• **Yazılı Problem 1**:
Gösterilen metindeki "sevgilimle okullar kapanınca, izmir'e beraber döndük." cümlesini İngilizceye çevirin.
• **Yazılı Problem 2**:
Gösterilen metne göre aşağıdaki soruları yanıtlayın.
(a) Metnin yazarı kaç yaşındadır?
(b) Yazar ile sevgilisi ne kadar süredir beraberdir?
(c) Yazar, sevgilisinin annesiyle hangi tarihte tanışmıştır?

• **Gösterilen Metin**:
____________________

- 20 Nisan 2010
- 81
- 0
Herkese merhaba. benim sorunum sevgilimin annesiyle. önce biraz uzun uzun anlatıcam, okuyan herkese şimdiden teşekkürler. ben türkiyenin dereceyle kabul eden bi üniversitesinde mühendislik öğrencisiyim. 21 yaşındayım. sevgilimse bu üniversiteden, aynı bölümden geçen sene mezun oldu. şimdi ankara'da çalışıyor, ben okumaya devam ediyorum. 1,5 yıldır beraberiz. küçük tartışmalarımız oldu tabiki şimdiye kadar ama genel olarak sevgilimle hiç bir problemimiz yok. ciddi düşünüyoruz. yurt dışında master kabulu almıştı, geçen sene mezun olduğunda, benim hiç bir talebim olmamasına karşın, beni bırakıp gitmedi, ankara'da kaldı. alabileceğinden çok daha düşük bir maaşla, ankara'da ortalama sayılabilecek bi şirkette çalışıyor, ki hak ettiği yer burası değil, istanbul'a gitmemek uğruna çalışabileceği pek çok güzel şirkete bile başvurmadı. yani aslında çok büyük fedakarlıklar yaptı benim için. birbirimizi de çok seviyoruz. ben izmir'liyim, babam doktor, annem diş hekimi, hayat standardı yüksek sayılabilecek bi aileden geliyorum. sevgilimse yalova'lı. biraz daha kırsal bir aileden geliyor. kesinlikle küçük görmüyorum, sakın yanlış anlamayın, sadece durumu açıklamaya, betimlemeye çalışıyorum. sevgilim 6 yıldır ankara'da yaşadığı ve üniversitede okuduğu için, ailesinden bağımsız olarak değişmiş ve gelişmiş. onunla aramızda hiç bir fark yok bu anlamda, ikimizin de hayat görüşü, beklentileri, olaylara verdiğimiz tepkiler çok yakın. genel ilişki durumumuz bu.
sevgilimle okullar kapanınca, izmir'e beraber döndük. benim ailemle tanışmak istiyordu, annemle, teyzemle, kuzenlerim ve kardeşlerimle tanıştı. hepsine kendini o kadar çok sevdirdi ki, harika bi ilişki gelişti aralarında. ben de sevgilimin annesiyle, 4 temmuzda, sevgilimin mezuniyetinde tanıştım. annesi o gün boyunca pek çok tatsız laf sokmalara varan şeyler söyledi, aslında kısmen ters davrandı. mesela sevgilimin mezuniyet kıyafetini ütülemiştim, aldı eline baktı "hmm, ben katlasaydım bile sadece, senden daha iyi kat izi çıkarırdım" dedi. hep güleryüzlü, içten, sıcak davrandım. kendimi sevdirmeye çalıştım. saçlarım kızıl, sevgilimin istediği bi model vardı o şekilde kestirmiştim, saçların da bi tuhaf olmuş dedi annesi. güldüm, ama oğlunuz böyle istemişti dedim, şaka yapıyosun heralde dedi gülerek. sevgilim de niye anne çok güzel oldu saçları dedi. bunun gibi bir sürü bir sürü örnekler oldu o gün. çoğunlukla ben anneyle yalnız kaldım. kep töreni gerekçesiyle sevgilim yanımızdan ayrıldı. ama gerçekten normalde olamayacağım kadar iyiydi tavrım. öyle söyleyim.

____________________

• **Kayıtlar**:
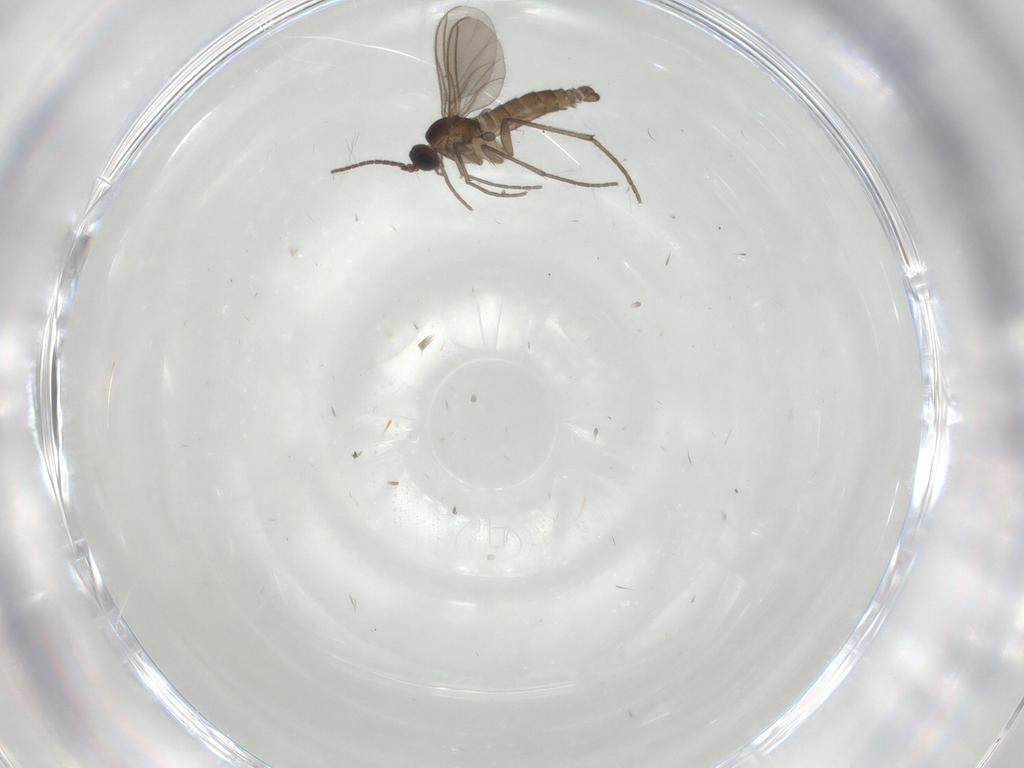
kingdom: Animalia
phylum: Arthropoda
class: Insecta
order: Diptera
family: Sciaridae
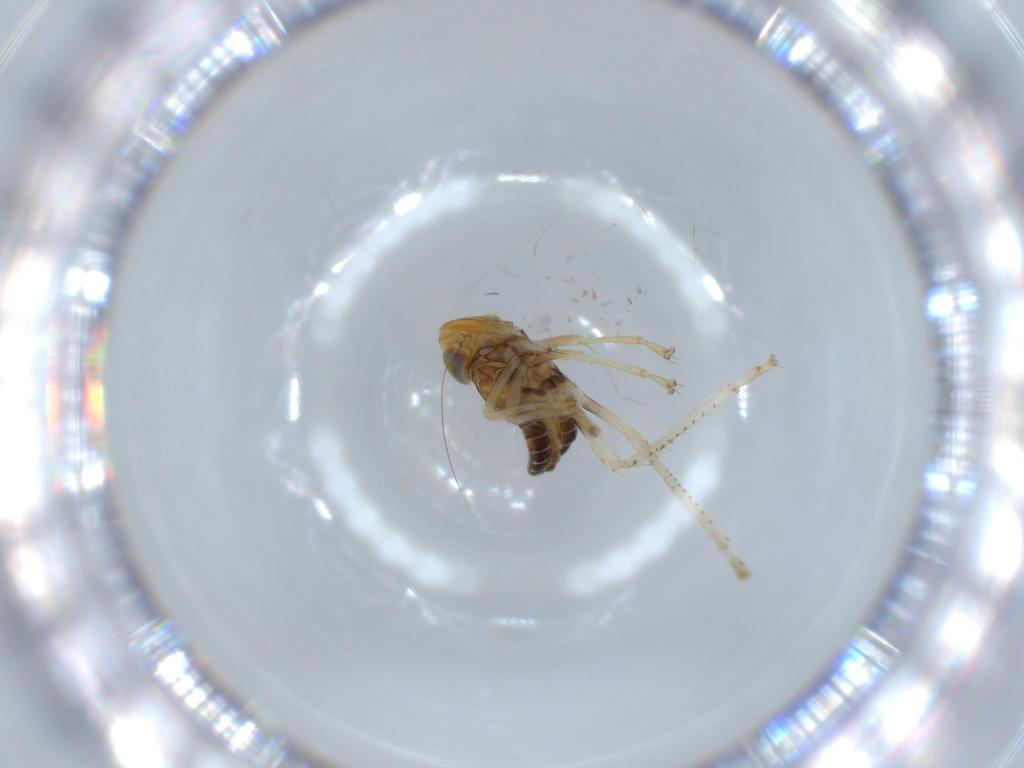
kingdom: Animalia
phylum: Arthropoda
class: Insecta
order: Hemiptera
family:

____________________

• **Tam Cevap 1**:
When the schools closed, my boyfriend and I returned to İzmir together.

• **Tam Cevap 2**:
(a) Yazar 21 yaşındadır.
(b) 1,5 yıldır beraberdirler.
(c) 4 Temmuz'da, sevgilisinin mezuniyetinde tanışmıştır.